Sunday, June 12, 2005

There is Order in Disorder -- Don't Over Manage

Spontaneous Order Theory

Adam Smith's vision of a self-correcting social order which requires little direction and control. the importance of spontaneous processes and the impossibility of predicting the future growth of a social order. The whole of his social philosophy may be described as an assault on the exaggerated claims made for 'reason' and a justification for the view that we must adopt an attitude of humility towards natural processes and "submit to conventions which are not the result of intelligent design, whose justification in the particular instant may not be recognizable, and which will..... often appear unintelligible and irrational." In Hayek's opinion, many of the mistakes of rationalist planning stem from attempts to resist the operation of the basic principles of scarcity, supply and demand and so on, and well-established laws of human behavior. A genuine social science, then, would describe how men adjust to certain inevitable laws and stress how little they can, or need to, control their societies.

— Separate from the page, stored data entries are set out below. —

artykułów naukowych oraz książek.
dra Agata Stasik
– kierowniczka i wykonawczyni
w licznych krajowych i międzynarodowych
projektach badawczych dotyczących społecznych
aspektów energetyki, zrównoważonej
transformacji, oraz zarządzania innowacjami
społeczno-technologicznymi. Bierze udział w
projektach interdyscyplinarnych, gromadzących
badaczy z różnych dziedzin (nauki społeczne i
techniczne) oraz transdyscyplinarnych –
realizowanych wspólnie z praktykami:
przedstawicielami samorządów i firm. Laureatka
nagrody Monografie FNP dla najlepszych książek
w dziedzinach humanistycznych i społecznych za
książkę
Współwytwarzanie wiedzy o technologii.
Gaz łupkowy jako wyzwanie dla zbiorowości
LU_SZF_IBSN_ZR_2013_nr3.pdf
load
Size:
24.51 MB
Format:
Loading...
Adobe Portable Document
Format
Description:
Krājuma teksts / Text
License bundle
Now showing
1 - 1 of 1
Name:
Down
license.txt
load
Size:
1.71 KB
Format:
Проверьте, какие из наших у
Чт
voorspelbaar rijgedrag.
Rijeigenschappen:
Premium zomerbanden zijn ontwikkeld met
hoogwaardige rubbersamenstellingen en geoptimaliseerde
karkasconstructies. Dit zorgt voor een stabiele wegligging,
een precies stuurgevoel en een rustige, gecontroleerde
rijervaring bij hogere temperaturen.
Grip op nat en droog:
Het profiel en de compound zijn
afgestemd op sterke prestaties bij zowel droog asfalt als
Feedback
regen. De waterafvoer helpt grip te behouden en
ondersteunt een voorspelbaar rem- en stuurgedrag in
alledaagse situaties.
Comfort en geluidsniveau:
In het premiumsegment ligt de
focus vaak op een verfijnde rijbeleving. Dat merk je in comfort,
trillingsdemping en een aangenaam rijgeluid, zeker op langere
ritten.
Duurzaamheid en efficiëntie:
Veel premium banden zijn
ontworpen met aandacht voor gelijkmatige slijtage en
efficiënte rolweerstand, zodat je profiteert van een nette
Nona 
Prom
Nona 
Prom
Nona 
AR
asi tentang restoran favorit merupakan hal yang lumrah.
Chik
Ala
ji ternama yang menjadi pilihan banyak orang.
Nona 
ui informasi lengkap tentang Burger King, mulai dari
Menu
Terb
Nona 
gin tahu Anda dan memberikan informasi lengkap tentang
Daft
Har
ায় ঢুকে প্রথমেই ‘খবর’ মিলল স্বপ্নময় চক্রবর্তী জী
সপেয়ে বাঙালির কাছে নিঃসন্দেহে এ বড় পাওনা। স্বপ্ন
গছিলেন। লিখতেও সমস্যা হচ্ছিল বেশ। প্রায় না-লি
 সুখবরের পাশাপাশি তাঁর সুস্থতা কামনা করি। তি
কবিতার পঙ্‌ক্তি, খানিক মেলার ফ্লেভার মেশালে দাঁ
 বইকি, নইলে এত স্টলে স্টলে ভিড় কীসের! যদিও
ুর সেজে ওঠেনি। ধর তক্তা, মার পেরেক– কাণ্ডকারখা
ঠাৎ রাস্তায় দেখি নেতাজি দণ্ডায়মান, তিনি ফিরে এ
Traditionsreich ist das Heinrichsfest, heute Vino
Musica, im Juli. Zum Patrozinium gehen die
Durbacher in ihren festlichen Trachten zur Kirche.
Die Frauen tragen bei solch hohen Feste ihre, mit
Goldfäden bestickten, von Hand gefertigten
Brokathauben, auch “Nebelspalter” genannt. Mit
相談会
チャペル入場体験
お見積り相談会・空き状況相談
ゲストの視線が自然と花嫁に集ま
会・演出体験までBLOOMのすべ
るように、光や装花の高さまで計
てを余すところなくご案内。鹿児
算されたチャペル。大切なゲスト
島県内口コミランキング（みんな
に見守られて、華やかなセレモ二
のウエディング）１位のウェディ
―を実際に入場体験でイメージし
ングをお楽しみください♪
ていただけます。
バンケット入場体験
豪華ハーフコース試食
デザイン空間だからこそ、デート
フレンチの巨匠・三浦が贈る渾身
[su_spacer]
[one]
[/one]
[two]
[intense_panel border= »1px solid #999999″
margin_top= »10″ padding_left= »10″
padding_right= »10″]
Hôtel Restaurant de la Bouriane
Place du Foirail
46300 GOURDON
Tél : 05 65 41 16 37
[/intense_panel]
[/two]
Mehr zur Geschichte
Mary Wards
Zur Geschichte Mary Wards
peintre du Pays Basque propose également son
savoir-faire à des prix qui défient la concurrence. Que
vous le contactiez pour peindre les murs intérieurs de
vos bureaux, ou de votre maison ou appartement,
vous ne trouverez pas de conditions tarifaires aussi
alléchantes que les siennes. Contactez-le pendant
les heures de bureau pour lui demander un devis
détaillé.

In his description of a self-regulating system Hayek's major achievement has been to show that the advantages of decentralized decision-making in a market stem from the fact that this is the only device that man has discovered for coping with the universal facts of ignorance and uncertainty. It is because the social world does not consist of physical objects governed by simple laws of causality, but is a 'kaleidic' world inhabited by individuals with minds, whose the inner recesses are inaccessible to the external observer, that knowledge is not 'fixed' and available to a single person or institution

The justification for individual liberty is then largely instrumental in that the case for freedom "rests chiefly on the recognition of the inevitable ignorance of all of us concerning a great many of the factors on which the achievement of our ends and welfare depends."

The word that Hayek uses to describe a spontaneous market order is catallaxy a catallaxy is a network of many firms and households and has no specific purpose of its own: it is that which results naturally from the interaction of firms and households through the exchange process: "the order of the market rests not on common purposes but on reciprocity; that is, on the reconciliation of different purposes for the mutual benefit of the participants."